Activity: In the data, edit the part that opens with the line containing "internet de que a direção do" and closes with the line containing "- Continua após" by putting "desconforto" in place of "mal-estar". Return only those lines, with nothing else changed.

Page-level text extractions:
--------------------------------------------------

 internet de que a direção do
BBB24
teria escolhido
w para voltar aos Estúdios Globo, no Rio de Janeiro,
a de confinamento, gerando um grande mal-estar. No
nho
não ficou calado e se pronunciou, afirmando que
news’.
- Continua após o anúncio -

--------------------------------------------------

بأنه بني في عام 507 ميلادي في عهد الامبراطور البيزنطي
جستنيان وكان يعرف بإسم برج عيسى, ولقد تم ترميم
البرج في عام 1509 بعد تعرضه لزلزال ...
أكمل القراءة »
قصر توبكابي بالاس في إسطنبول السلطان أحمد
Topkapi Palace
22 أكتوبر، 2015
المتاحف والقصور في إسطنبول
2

--------------------------------------------------

Exercise solution:
 internet de que a direção do
BBB24
teria escolhido
w para voltar aos Estúdios Globo, no Rio de Janeiro,
a de confinamento, gerando um grande desconforto. No
nho
não ficou calado e se pronunciou, afirmando que
news’.
- Continua após o anúncio -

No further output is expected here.